Sociology professor Jennifer Schwartz and associate professor Jennifer Sherman will speak to people working in rural jails, law enforcement and other parts of rural justice systems. They will also collect data in those areas. 

“This project has a lot of potential to positively impact people’s lives,” Sherman said. 

The Vera Institute of Justice, a nonprofit national research organization, awarded the professors a $200,000 grant to look at rural justice systems. The project is set to be around 15 months long but may be extended.

Schwartz and Sherman are currently reaching out to local partners and building trust among them, Sherman said. They are going through review board processes and figuring out the logistics of their research. They plan to send a qualitative team to the communities so they can acquire data in the summer.

They hope to develop solutions tailored to the needs of rural communities from the project’s results, Schwartz said. 

Jail and prison reforms created in western Washington do not acknowledge rural needs, she said. There is an imbalance in resources that flow to the west, while eastern Washington’s problems are not effectively addressed, Schwartz said.

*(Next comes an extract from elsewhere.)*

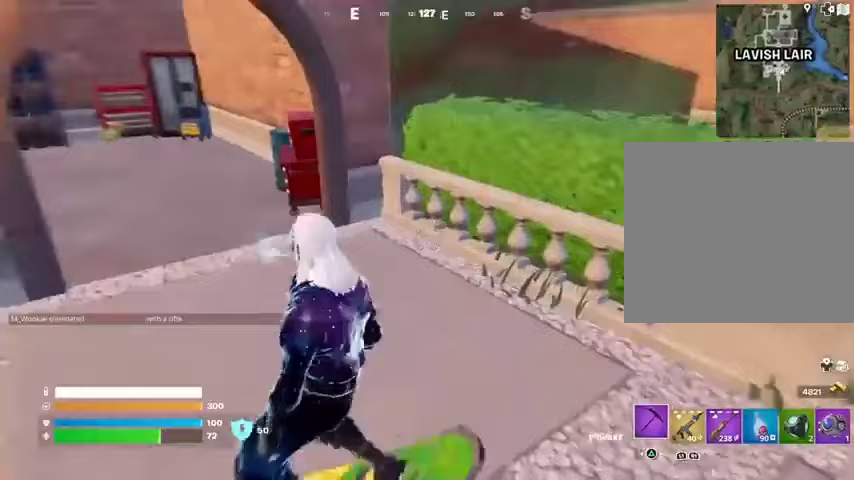
{"buttons": [], "left_stick": "center", "right_stick": "right", "events": [[33, "right_stick", "right"], [200, "left_stick", "up"], [200, "right_stick", "center"], [333, "left_stick", "center"], [500, "right_stick", "right"]]}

One of the aims of the project is to make recommendations for policy changes, as well as give those in rural Washington a voice to address their specific needs, Sherman said. Researchers also want to find ways to disrupt the system where it is easy for people to fall into jail or prison, but harder to get out.

“If we can just get that person out of the system in the first place, we’ve got less of a strain on the justice system in these small communities,” Sherman said.

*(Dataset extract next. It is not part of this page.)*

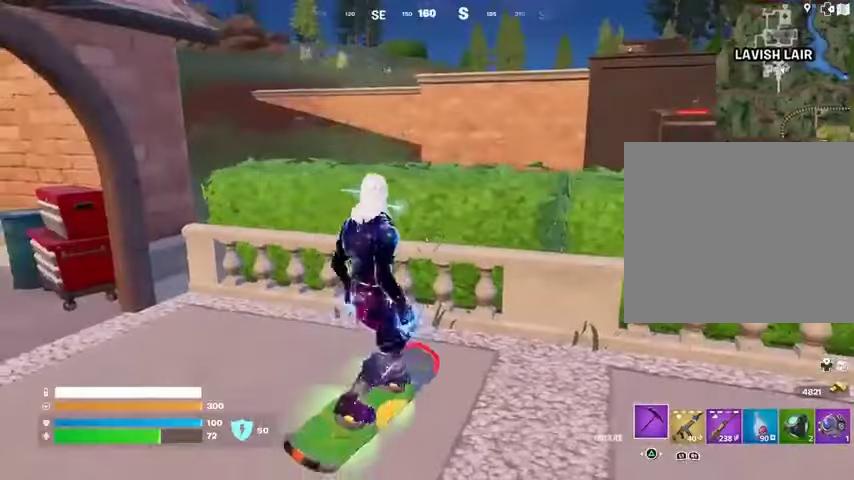
{"buttons": [], "left_stick": "up-right", "right_stick": "center", "events": [[133, "left_stick", "up-right"], [400, "right_stick", "center"]]}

Both Sherman and Schwartz have different areas of expertise in past research and methodologies. Sherman is a qualitative sociologist who focuses on poverty and rural communities. Schwartz focuses on numerical data and is knowledgeable in criminology.

Sherman and Marisa Cervantes, a WSU graduate student, will interview justice-involved individuals, do courtroom watching and ethnographic observation. By doing so, researchers will witness what people’s lives look like, how they engage with the justice system and what kinds of issues they face, Sherman said. 

Schwartz will try to find trends in jail growth and trace how people filter through jail on a quantitative level. The data will help identify what common issues rural communities face on a macro-level.

Overall, this research will help local partners think about why they are incarcerating people, what their aim is in doing so and how they can do it more justly, she said.